Rose arched his brow at me in question.
“I’m with Sam,” I said.
He nodded but didn’t look convinced. “Well…keep a close tab with the ears,” he said to Sam.
“And you,” he said to me, “just keep close.”
L ucio Ramirez is about to close his bakery for the day when the little bell jingles over the door and two men enter. One of them flips the sign hanging inside the glass door to the side that says CERRADO and then turns the doorlock.
Angel Lozano and Gustavo Mendez are large men in finely tailored suits and snapbrim fedoras. They could pass for brothers, their chief distinction in their mustaches—Angel’s thick and droopy, Gustavo’s thin and straight—and in Angel’s left eye, which is held in a permanent half-squint by a pinched white scar at its outer corner.

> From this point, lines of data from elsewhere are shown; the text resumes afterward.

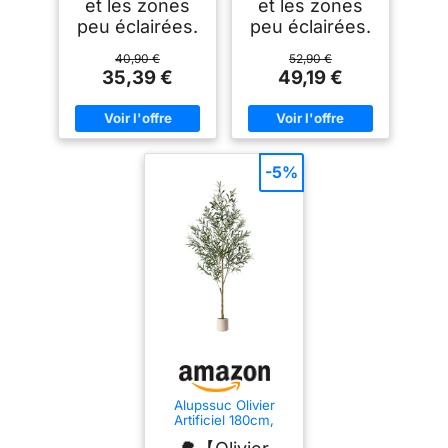
et les zones
et les zones
peu éclairées.
peu éclairées.
40,90 €
52,90 €
35,39 €
49,19 €
-5%
Alupssuc Olivier
Artificiel 180cm,
Arbre Artificielle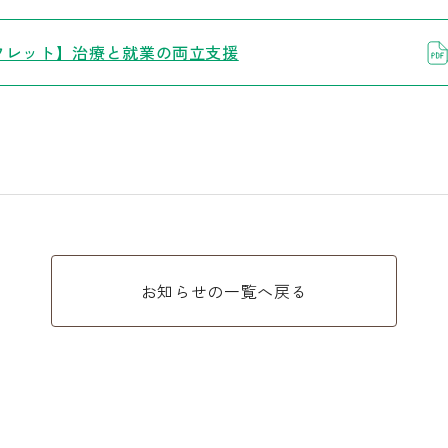
フレット】治療と就業の両立支援
お知らせの一覧へ戻る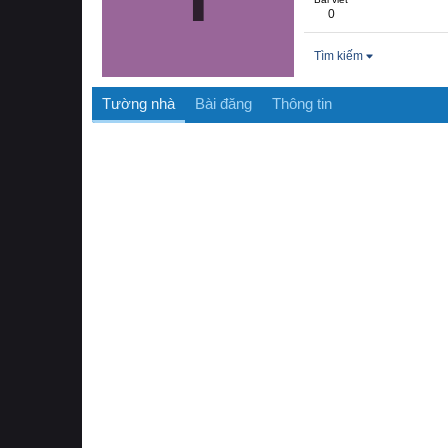
0
Tìm kiếm
Tường nhà
Bài đăng
Thông tin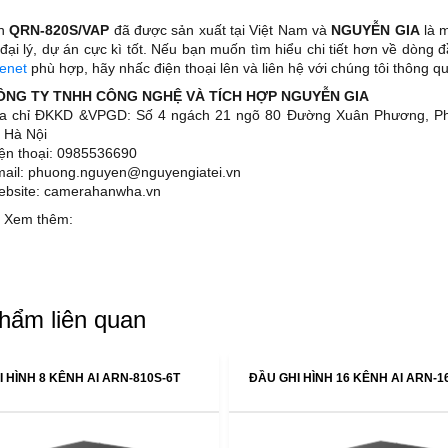
ện
QRN-820S/VAP
đã được sản xuất tại Việt Nam và
NGUYỄN GIA
là m
 đại lý, dự án cực kì tốt. Nếu bạn muốn tìm hiểu chi tiết hơn về dòng 
enet
phù hợp, hãy nhấc điện thoại lên và liên hệ với chúng tôi thông qu
CÔNG TY TNHH CÔNG NGHỆ VÀ TÍCH HỢP NGUYỄN GIA
ịa chỉ ĐKKD &VPGD: Số 4 ngách 21 ngõ 80 Đường Xuân Phương, 
 Hà Nội
iện thoại: 0985536690
mail: phuong.nguyen@nguyengiatei.vn
ebsite: camerahanwha.vn
 Xem thêm:
hẩm liên quan
 HÌNH 8 KÊNH AI ARN-810S-6T
ĐẦU GHI HÌNH 16 KÊNH AI ARN-1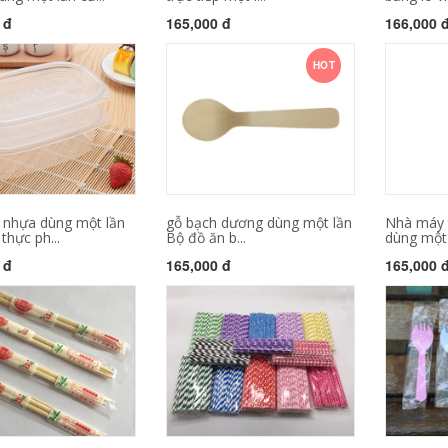
 đ
165,000 đ
166,000 
HOT
 nhựa dùng một lần
gỗ bạch dương dùng một lần
Nhà máy t
thực ph...
Bộ đồ ăn b...
dùng một l
 đ
165,000 đ
165,000 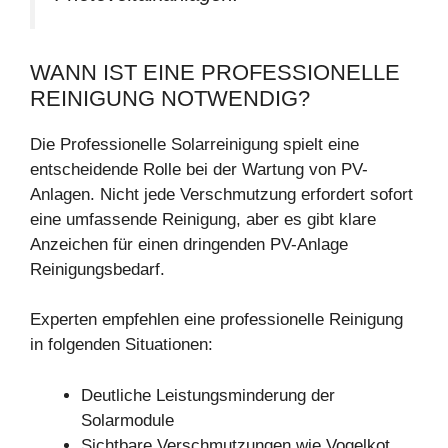
WANN IST EINE PROFESSIONELLE
REINIGUNG NOTWENDIG?
Die Professionelle Solarreinigung spielt eine
entscheidende Rolle bei der Wartung von PV-
Anlagen. Nicht jede Verschmutzung erfordert sofort
eine umfassende Reinigung, aber es gibt klare
Anzeichen für einen dringenden PV-Anlage
Reinigungsbedarf.
Experten empfehlen eine professionelle Reinigung
in folgenden Situationen:
Deutliche Leistungsminderung der
Solarmodule
Sichtbare Verschmutzungen wie Vogelkot,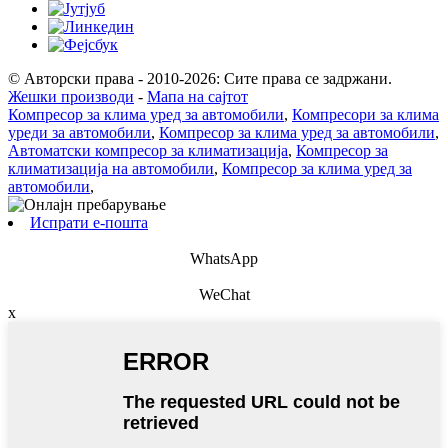
© Авторски права - 2010-2026: Сите права се задржани.
Жешки производи
-
Мапа на сајтот
Компресор за клима уред за автомобили
,
Компресори за клима
уреди за автомобили
,
Компресор за клима уред за автомобили
,
Автоматски компресор за климатизација
,
Компресор за
климатизација на автомобили
,
Компресор за клима уред за
автомобили
,
Испрати е-пошта
WhatsApp
WeChat
x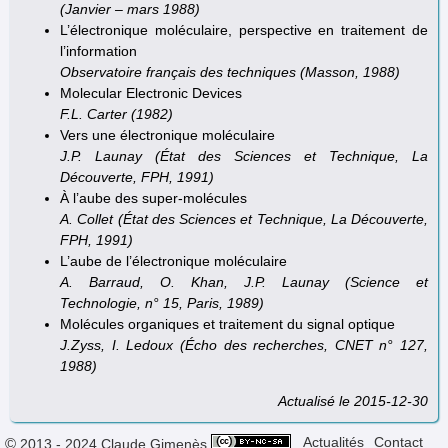
(Janvier – mars 1988)
L’électronique moléculaire, perspective en traitement de
l’information
Observatoire français des techniques (Masson, 1988)
Molecular Electronic Devices
F.L. Carter (1982)
Vers une électronique moléculaire
J.P. Launay (État des Sciences et Technique, La
Découverte, FPH, 1991)
À l’aube des super-molécules
A. Collet (État des Sciences et Technique, La Découverte,
FPH, 1991)
L’aube de l’électronique moléculaire
A. Barraud, O. Khan, J.P. Launay (Science et
Technologie, n° 15, Paris, 1989)
Molécules organiques et traitement du signal optique
J.Zyss, I. Ledoux (Écho des recherches, CNET n° 127,
1988)
Actualisé le 2015-12-30
Actualités
Contact
© 2013 - 2024 Claude Gimenès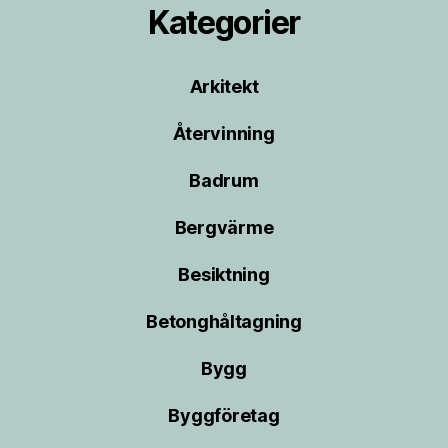
Kategorier
Arkitekt
Återvinning
Badrum
Bergvärme
Besiktning
Betonghåltagning
Bygg
Byggföretag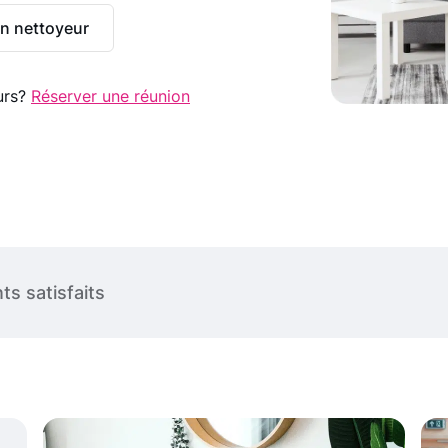
rt
n nettoyeur
rciaux
rt terme
urs?
Réserver une réunion
ts satisfaits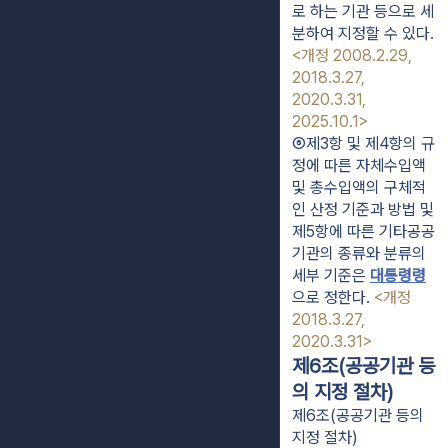
로 하는 기관 등으로 세
분하여 지정할 수 있다. 
<개정 2008.2.29, 
2018.3.27, 
2020.3.31, 
2025.10.1>
⑥제3항 및 제4항의 규
정에 따른 자체수입액 
및 총수입액의 구체적
인 산정 기준과 방법 및 
제5항에 따른 기타공공
기관의 종류와 분류의 
세부 기준은 
대통령령
으로 정한다. 
<개정 
2018.3.27, 
2020.3.31>
제6조(공공기관 등
의 지정 절차)
제6조(공공기관 등의
지정 절차)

Apodaca is a small pueblo and these men in smart city clothes are obvious outsiders. Even as Ramirez asks how he may serve them, his apprehension is stark on his face.
Angel asks if he is related to Maria Ramirez, who until recently was in the employ of La Hacienda de Las Cadenas.
The baker can see that the man already knows the true answer—and sees as well that he is not a man to lie to—and so he admits that Maria is his daughter and asks what they wish with her.
At that moment his rotund wife emerges from a curtained doorway to the living quarters in the rear part of the bakery and stops short at the sight of the strangers.
Ramirez tells her who they are and she turns back toward the curtain but Gustavo catches her by the arm and yanks her to him and claps a hand over her mouth. Ramirez starts toward them but Angel grabs him by the hair and rams his forehead against the wall and lets the baker fall to the floor unconscious, his forehead webbed with blood.